§ What you need to do
Nothing outside the range is wanted. Repeat exactly the lines below from the one with "59: (460, 296, 6.32)" through the one with "46: (502, 261, 6.57)".

§ Task inputs
◆ ◆ ◆ ◆ ◆ ◆ ◆
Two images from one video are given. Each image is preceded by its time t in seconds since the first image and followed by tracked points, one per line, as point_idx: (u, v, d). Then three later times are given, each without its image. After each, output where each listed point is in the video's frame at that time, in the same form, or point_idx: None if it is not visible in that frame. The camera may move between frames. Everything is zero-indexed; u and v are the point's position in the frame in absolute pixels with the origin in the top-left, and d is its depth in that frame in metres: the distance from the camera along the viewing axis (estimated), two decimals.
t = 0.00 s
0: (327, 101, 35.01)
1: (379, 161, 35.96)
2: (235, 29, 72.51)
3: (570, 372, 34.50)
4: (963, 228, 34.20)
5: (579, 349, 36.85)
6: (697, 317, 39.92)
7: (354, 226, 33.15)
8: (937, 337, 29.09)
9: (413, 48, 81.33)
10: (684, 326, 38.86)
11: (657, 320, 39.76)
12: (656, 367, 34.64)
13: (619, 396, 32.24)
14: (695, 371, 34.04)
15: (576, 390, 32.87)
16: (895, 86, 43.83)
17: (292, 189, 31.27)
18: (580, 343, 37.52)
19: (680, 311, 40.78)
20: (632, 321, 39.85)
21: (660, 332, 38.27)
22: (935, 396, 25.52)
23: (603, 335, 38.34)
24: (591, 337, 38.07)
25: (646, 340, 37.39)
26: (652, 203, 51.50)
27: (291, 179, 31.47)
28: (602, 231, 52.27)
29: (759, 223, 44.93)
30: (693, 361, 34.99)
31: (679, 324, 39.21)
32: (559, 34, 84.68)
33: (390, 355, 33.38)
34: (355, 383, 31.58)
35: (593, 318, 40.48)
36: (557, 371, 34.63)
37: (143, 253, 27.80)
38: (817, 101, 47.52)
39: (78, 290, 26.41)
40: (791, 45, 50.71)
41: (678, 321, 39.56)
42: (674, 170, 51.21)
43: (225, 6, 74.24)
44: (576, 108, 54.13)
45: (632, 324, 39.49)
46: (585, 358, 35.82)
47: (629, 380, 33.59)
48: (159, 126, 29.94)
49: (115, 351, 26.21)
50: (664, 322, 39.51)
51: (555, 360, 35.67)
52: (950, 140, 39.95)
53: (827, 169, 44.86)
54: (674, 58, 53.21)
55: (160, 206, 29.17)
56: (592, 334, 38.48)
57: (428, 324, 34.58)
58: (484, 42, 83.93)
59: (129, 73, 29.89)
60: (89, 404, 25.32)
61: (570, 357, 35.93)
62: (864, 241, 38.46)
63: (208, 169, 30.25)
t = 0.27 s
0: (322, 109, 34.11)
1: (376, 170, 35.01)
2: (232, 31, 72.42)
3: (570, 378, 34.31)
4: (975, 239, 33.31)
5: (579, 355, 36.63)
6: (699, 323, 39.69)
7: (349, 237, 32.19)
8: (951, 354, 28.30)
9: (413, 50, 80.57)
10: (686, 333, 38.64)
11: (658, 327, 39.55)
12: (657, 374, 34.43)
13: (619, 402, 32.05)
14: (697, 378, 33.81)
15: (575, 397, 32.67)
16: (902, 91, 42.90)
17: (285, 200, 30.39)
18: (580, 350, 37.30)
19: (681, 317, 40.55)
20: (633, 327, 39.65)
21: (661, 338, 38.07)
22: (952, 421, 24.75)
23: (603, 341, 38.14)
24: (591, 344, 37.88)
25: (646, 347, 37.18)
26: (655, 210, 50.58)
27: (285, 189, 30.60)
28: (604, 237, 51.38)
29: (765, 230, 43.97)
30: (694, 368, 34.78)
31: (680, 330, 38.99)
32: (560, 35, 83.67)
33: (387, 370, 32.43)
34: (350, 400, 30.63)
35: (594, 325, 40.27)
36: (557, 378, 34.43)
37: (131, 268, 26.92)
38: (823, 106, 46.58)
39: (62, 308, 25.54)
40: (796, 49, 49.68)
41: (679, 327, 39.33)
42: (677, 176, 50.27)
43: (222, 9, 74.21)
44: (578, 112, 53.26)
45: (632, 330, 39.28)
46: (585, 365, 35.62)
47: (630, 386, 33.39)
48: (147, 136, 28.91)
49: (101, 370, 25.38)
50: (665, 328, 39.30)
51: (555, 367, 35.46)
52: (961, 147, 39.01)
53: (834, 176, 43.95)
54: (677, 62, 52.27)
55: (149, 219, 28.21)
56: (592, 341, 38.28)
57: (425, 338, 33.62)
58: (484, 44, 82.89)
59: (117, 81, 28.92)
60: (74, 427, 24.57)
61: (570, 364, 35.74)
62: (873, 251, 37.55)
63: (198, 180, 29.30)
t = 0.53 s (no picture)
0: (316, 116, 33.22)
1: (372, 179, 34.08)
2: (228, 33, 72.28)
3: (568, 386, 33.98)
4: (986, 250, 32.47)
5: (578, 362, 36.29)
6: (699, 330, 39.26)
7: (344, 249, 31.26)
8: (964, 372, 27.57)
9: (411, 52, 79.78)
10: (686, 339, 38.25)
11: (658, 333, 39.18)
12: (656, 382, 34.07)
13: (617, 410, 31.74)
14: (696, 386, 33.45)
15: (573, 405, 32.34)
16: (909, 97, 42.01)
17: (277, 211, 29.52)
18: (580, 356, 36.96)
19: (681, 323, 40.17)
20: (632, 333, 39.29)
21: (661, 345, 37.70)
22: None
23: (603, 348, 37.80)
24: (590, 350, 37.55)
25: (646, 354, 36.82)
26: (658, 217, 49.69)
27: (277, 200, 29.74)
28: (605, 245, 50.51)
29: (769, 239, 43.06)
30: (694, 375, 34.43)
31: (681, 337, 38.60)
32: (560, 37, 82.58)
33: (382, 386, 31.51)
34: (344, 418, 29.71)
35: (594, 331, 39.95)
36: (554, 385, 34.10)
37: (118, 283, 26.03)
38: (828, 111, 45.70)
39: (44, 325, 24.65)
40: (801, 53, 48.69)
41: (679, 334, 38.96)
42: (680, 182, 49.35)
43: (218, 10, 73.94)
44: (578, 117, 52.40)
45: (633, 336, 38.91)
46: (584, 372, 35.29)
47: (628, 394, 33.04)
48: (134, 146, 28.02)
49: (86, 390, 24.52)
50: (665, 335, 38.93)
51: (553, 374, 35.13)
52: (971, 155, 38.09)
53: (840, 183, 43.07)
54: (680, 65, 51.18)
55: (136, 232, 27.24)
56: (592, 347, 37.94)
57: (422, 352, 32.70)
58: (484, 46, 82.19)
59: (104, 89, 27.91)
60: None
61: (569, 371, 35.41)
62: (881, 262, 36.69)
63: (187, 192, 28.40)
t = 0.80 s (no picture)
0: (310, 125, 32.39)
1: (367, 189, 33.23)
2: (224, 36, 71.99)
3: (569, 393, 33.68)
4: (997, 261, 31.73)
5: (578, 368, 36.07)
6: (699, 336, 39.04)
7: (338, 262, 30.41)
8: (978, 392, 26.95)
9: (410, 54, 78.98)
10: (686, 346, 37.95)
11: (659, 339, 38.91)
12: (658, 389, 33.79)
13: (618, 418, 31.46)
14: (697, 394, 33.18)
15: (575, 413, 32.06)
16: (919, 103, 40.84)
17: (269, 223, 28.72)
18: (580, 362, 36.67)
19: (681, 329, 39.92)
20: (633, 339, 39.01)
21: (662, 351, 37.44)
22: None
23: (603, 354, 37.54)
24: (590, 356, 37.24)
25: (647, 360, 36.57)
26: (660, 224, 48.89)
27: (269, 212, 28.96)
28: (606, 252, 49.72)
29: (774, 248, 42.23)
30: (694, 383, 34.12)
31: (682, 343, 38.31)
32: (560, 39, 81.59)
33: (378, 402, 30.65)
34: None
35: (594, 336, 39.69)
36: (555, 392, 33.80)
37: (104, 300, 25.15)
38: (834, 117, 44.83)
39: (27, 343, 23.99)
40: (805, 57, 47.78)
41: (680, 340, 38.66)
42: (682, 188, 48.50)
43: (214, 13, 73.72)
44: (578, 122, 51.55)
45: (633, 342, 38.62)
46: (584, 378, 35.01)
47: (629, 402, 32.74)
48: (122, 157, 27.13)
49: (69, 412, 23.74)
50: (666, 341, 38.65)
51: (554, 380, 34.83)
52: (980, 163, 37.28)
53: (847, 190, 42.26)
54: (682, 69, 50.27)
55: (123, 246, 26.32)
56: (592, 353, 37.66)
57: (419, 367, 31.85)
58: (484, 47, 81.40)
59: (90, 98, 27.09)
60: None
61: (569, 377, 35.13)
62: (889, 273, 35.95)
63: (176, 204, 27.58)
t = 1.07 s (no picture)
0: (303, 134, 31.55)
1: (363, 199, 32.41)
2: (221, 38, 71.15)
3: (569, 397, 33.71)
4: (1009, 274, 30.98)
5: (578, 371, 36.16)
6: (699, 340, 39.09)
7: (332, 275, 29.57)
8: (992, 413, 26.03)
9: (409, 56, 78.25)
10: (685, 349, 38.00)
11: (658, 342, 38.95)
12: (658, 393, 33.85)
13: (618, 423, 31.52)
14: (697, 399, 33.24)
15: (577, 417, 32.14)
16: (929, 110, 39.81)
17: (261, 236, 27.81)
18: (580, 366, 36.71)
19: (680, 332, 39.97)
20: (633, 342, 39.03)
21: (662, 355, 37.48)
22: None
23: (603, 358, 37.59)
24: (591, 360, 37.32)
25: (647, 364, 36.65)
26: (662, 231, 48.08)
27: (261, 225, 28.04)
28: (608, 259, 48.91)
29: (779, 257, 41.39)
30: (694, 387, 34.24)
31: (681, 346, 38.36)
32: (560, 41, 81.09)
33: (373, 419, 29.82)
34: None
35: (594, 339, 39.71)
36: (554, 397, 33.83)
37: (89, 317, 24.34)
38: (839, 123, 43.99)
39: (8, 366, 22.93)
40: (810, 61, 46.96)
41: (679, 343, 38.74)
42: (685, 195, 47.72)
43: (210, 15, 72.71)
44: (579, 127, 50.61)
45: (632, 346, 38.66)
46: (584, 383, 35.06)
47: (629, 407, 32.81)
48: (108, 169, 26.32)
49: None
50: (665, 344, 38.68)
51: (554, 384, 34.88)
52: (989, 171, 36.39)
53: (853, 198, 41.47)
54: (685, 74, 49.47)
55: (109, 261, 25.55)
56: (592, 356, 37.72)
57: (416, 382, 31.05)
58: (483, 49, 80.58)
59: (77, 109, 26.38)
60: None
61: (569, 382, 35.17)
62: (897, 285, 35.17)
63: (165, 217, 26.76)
◆ ◆ ◆ ◆ ◆ ◆ ◆
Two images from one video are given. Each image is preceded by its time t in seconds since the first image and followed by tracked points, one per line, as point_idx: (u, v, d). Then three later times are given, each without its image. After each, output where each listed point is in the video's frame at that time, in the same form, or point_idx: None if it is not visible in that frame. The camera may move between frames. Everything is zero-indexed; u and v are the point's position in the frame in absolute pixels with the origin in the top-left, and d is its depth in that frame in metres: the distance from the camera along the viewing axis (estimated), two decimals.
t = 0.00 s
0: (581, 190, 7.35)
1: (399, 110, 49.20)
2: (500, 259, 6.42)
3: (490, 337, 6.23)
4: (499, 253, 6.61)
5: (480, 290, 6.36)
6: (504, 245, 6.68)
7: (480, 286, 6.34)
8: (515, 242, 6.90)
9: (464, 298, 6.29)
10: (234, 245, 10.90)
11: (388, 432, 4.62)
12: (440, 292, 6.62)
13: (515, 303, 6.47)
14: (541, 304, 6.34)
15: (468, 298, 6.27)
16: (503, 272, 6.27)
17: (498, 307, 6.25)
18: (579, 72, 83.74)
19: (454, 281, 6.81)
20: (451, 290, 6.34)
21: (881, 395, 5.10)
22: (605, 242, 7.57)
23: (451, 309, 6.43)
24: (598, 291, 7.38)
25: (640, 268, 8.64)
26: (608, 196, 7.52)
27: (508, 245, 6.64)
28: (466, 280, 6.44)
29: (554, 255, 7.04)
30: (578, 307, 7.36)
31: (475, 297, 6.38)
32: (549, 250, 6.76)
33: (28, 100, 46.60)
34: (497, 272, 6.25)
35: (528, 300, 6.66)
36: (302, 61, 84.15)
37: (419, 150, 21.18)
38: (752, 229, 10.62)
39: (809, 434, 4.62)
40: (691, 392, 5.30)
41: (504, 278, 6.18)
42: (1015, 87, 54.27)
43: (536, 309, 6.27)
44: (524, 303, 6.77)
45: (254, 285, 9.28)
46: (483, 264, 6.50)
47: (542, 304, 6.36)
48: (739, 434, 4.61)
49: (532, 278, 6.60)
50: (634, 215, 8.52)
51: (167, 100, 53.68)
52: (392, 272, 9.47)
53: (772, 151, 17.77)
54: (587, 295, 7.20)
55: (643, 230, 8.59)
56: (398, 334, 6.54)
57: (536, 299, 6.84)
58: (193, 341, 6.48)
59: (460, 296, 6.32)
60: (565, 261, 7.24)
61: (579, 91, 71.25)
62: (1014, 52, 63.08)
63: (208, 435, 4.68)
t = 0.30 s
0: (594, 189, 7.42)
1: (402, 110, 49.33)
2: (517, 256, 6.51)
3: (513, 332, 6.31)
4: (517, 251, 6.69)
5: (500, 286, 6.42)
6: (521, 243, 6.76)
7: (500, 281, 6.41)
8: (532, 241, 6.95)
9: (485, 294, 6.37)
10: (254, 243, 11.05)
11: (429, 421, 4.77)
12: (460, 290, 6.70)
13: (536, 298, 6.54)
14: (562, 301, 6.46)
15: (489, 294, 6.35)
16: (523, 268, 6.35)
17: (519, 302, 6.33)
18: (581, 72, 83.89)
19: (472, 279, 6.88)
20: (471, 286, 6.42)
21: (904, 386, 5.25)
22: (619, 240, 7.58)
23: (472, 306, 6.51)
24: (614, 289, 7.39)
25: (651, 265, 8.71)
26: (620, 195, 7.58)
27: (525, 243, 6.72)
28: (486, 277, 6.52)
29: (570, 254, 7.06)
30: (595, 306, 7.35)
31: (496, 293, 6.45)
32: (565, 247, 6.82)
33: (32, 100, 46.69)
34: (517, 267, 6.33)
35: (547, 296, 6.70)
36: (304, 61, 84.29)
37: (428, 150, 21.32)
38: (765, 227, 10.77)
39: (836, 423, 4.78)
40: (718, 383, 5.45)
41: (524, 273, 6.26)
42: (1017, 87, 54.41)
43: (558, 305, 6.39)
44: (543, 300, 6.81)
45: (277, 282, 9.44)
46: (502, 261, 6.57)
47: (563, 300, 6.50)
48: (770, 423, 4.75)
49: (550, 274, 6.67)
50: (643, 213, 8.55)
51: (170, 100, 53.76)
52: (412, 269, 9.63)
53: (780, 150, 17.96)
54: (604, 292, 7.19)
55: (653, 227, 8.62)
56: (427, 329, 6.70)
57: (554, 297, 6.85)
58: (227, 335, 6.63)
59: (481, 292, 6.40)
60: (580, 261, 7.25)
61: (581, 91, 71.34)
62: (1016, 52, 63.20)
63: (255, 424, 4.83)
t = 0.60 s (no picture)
◆ ◆ ◆ ◆ ◆ ◆ ◆
§ Solution for this exercise
59: (460, 296, 6.32)
60: (565, 261, 7.24)
61: (579, 91, 71.25)
62: (1014, 52, 63.08)
63: (208, 435, 4.68)
t = 0.30 s
0: (594, 189, 7.42)
1: (402, 110, 49.33)
2: (517, 256, 6.51)
3: (513, 332, 6.31)
4: (517, 251, 6.69)
5: (500, 286, 6.42)
6: (521, 243, 6.76)
7: (500, 281, 6.41)
8: (532, 241, 6.95)
9: (485, 294, 6.37)
10: (254, 243, 11.05)
11: (429, 421, 4.77)
12: (460, 290, 6.70)
13: (536, 298, 6.54)
14: (562, 301, 6.46)
15: (489, 294, 6.35)
16: (523, 268, 6.35)
17: (519, 302, 6.33)
18: (581, 72, 83.89)
19: (472, 279, 6.88)
20: (471, 286, 6.42)
21: (904, 386, 5.25)
22: (619, 240, 7.58)
23: (472, 306, 6.51)
24: (614, 289, 7.39)
25: (651, 265, 8.71)
26: (620, 195, 7.58)
27: (525, 243, 6.72)
28: (486, 277, 6.52)
29: (570, 254, 7.06)
30: (595, 306, 7.35)
31: (496, 293, 6.45)
32: (565, 247, 6.82)
33: (32, 100, 46.69)
34: (517, 267, 6.33)
35: (547, 296, 6.70)
36: (304, 61, 84.29)
37: (428, 150, 21.32)
38: (765, 227, 10.77)
39: (836, 423, 4.78)
40: (718, 383, 5.45)
41: (524, 273, 6.26)
42: (1017, 87, 54.41)
43: (558, 305, 6.39)
44: (543, 300, 6.81)
45: (277, 282, 9.44)
46: (502, 261, 6.57)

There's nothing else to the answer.